Last month, Joe Penna, the YouTube phenomenon who goes by the name of MysteryGuitarMan, astounded us with a video that was made from 1,296 Rubik's Cubes. This month, he and his team have taken the art of patient filmmaking to new heights with a short film made from a single piece of yarn. Yes, yarn.

The film (see below) follows the life of a man from boyhood through to getting married and having a kid of his own. But that's not the astounding part. What's astounding is that to create the short, the filmmakers had to completely rearrange the yarn and the pins around which it was wrapped a total of 703 times.

"Because of the nature of the yarn, we had to set up each frame completely individually by placing all of the pins, stringing the yarn through and taking a picture," MysteryGuitarMan team-member Ryan Morrison told me. "Then we had to clear all the pins and yarn, move on to the next frame and start over."

Morrison said that it took just under three weeks of work to create the minute-and-a-half-long animation, with two to five people working on it 10 hours a day. He also said that the music for the video was composed "by the unsung hero of the MysteryGuitarMan team," Richard Alexander Witt Villarreal.
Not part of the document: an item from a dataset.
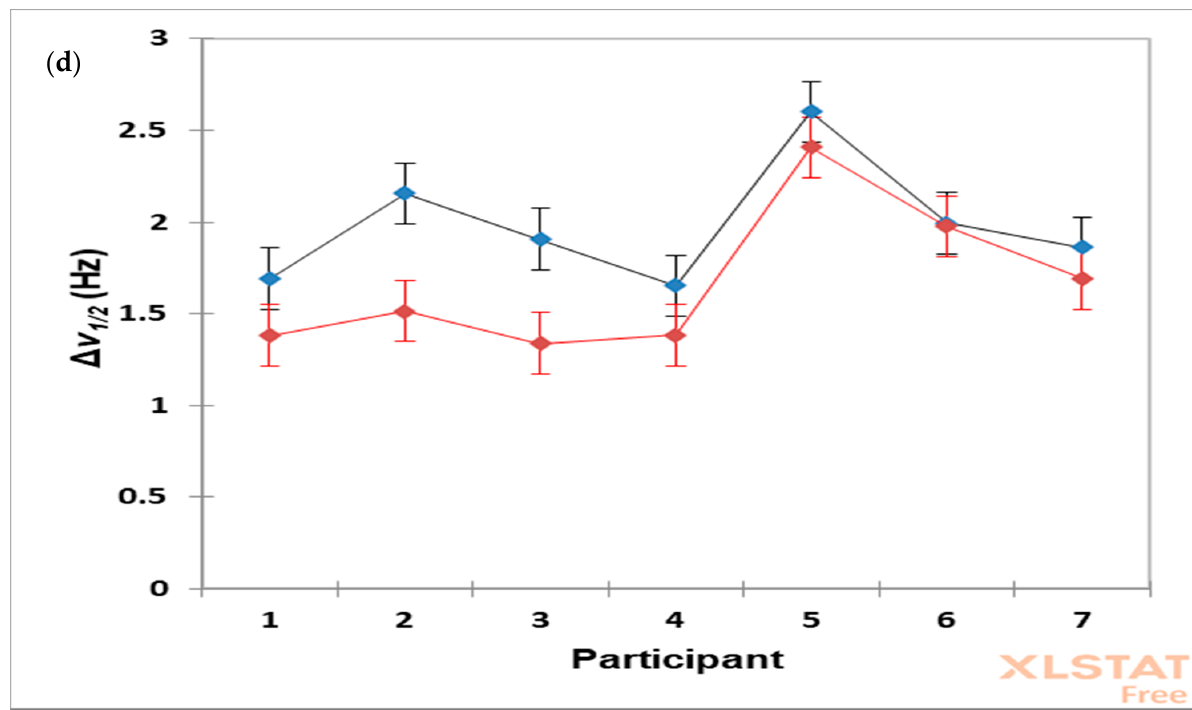
Figure 4. ( a – c ), Expanded 1.30–1.50 ppm regions of the 600 MHz metnoesy 1D 1 H NMR spectra of WMS supernatant samples collected from n = 3 of the participants recruited to this case study. Samples were prepared and 1 NMR spectra acquired according to the method described in [3]. ( d ) Plots of mean ±95% confidence interval (CI) values for the resonance line-widths at half-height ( Δ v 1/2 ) for the lactate (red) and alanine (dark blue) resonances present in the 1 H NMR spectra of WMS supernatant samples donated by n = 7 participants.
"The inspiration for the video came from one of the thousands of conversations Joe and I have that start with 'Wouldn't it be cool if,'" Morrison told me. "This time we happened to stumble across some really incredible pictures online of continuous line art, where really complex images are created from one unbroken line. We asked ourselves how we could do that but try to step it up. Joe and his wife recently had a new baby boy and I'm very close with my father, so this was a natural direction to take the narrative."

You can see Penna's new baby boy at the end of the video, after a string of sewing-oriented puns. (See what I did there?)